# Problem details:
Edit the data below by replacing "Rendered at" with "Displayed at" wherever it occurs, then write the data out again with everything else unchanged.

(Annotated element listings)
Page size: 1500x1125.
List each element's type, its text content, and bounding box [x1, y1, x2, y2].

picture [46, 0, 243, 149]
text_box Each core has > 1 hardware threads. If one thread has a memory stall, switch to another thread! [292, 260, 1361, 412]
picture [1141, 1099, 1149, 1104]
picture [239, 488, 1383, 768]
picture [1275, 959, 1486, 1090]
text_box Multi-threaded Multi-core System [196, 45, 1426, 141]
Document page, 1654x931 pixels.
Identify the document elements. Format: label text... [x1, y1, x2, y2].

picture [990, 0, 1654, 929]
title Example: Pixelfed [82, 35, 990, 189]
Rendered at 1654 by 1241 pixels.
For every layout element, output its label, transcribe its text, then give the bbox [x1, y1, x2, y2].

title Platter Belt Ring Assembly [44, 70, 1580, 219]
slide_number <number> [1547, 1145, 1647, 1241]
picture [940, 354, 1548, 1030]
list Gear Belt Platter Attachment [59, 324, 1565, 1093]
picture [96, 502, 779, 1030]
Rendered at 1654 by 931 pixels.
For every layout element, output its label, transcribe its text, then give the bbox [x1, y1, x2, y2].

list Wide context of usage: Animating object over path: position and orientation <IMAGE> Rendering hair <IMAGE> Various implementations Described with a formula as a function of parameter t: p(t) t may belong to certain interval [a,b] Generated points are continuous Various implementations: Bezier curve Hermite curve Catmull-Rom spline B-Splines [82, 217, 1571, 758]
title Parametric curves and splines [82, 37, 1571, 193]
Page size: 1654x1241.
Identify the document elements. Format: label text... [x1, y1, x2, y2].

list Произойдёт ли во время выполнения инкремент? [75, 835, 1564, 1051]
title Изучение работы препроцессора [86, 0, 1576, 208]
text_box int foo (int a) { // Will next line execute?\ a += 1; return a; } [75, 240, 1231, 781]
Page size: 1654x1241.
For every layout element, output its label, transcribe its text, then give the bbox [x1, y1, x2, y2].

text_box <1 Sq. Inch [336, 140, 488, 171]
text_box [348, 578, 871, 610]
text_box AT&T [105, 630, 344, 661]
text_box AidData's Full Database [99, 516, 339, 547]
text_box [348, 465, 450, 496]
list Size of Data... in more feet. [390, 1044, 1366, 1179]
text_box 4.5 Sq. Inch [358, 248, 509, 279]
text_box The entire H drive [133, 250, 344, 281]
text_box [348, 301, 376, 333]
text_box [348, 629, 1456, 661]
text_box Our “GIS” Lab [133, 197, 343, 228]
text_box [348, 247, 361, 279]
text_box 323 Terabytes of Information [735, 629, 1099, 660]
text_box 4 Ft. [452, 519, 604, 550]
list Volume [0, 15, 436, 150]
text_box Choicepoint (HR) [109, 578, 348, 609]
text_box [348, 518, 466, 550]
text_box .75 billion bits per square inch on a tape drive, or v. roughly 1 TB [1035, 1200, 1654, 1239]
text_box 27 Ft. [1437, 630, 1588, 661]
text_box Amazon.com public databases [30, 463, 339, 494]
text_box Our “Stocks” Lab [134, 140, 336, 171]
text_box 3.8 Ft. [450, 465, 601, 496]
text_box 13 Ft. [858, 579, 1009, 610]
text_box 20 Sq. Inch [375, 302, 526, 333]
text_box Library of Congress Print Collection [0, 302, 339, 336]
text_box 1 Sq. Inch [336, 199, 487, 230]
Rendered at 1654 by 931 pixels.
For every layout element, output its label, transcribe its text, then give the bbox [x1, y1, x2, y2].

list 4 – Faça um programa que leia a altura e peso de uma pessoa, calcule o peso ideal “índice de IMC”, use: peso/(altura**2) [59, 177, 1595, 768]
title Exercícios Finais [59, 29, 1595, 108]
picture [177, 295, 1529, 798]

# Solution for this problem:
Page size: 1500x1125.
List each element's type, its text content, and bounding box [x1, y1, x2, y2].

picture [46, 0, 243, 149]
text_box Each core has > 1 hardware threads. If one thread has a memory stall, switch to another thread! [292, 260, 1361, 412]
picture [1141, 1099, 1149, 1104]
picture [239, 488, 1383, 768]
picture [1275, 959, 1486, 1090]
text_box Multi-threaded Multi-core System [196, 45, 1426, 141]
Document page, 1654x931 pixels.
Identify the document elements. Format: label text... [x1, y1, x2, y2].

picture [990, 0, 1654, 929]
title Example: Pixelfed [82, 35, 990, 189]
Displayed at 1654 by 1241 pixels.
For every layout element, output its label, transcribe its text, then give the bbox [x1, y1, x2, y2].

title Platter Belt Ring Assembly [44, 70, 1580, 219]
slide_number <number> [1547, 1145, 1647, 1241]
picture [940, 354, 1548, 1030]
list Gear Belt Platter Attachment [59, 324, 1565, 1093]
picture [96, 502, 779, 1030]
Displayed at 1654 by 931 pixels.
For every layout element, output its label, transcribe its text, then give the bbox [x1, y1, x2, y2].

list Wide context of usage: Animating object over path: position and orientation <IMAGE> Rendering hair <IMAGE> Various implementations Described with a formula as a function of parameter t: p(t) t may belong to certain interval [a,b] Generated points are continuous Various implementations: Bezier curve Hermite curve Catmull-Rom spline B-Splines [82, 217, 1571, 758]
title Parametric curves and splines [82, 37, 1571, 193]
Page size: 1654x1241.
Identify the document elements. Format: label text... [x1, y1, x2, y2].

list Произойдёт ли во время выполнения инкремент? [75, 835, 1564, 1051]
title Изучение работы препроцессора [86, 0, 1576, 208]
text_box int foo (int a) { // Will next line execute?\ a += 1; return a; } [75, 240, 1231, 781]
Page size: 1654x1241.
For every layout element, output its label, transcribe its text, then give the bbox [x1, y1, x2, y2].

text_box <1 Sq. Inch [336, 140, 488, 171]
text_box [348, 578, 871, 610]
text_box AT&T [105, 630, 344, 661]
text_box AidData's Full Database [99, 516, 339, 547]
text_box [348, 465, 450, 496]
list Size of Data... in more feet. [390, 1044, 1366, 1179]
text_box 4.5 Sq. Inch [358, 248, 509, 279]
text_box The entire H drive [133, 250, 344, 281]
text_box [348, 301, 376, 333]
text_box [348, 629, 1456, 661]
text_box Our “GIS” Lab [133, 197, 343, 228]
text_box [348, 247, 361, 279]
text_box 323 Terabytes of Information [735, 629, 1099, 660]
text_box 4 Ft. [452, 519, 604, 550]
list Volume [0, 15, 436, 150]
text_box Choicepoint (HR) [109, 578, 348, 609]
text_box [348, 518, 466, 550]
text_box .75 billion bits per square inch on a tape drive, or v. roughly 1 TB [1035, 1200, 1654, 1239]
text_box 27 Ft. [1437, 630, 1588, 661]
text_box Amazon.com public databases [30, 463, 339, 494]
text_box Our “Stocks” Lab [134, 140, 336, 171]
text_box 3.8 Ft. [450, 465, 601, 496]
text_box 13 Ft. [858, 579, 1009, 610]
text_box 20 Sq. Inch [375, 302, 526, 333]
text_box Library of Congress Print Collection [0, 302, 339, 336]
text_box 1 Sq. Inch [336, 199, 487, 230]
Displayed at 1654 by 931 pixels.
For every layout element, output its label, transcribe its text, then give the bbox [x1, y1, x2, y2].

list 4 – Faça um programa que leia a altura e peso de uma pessoa, calcule o peso ideal “índice de IMC”, use: peso/(altura**2) [59, 177, 1595, 768]
title Exercícios Finais [59, 29, 1595, 108]
picture [177, 295, 1529, 798]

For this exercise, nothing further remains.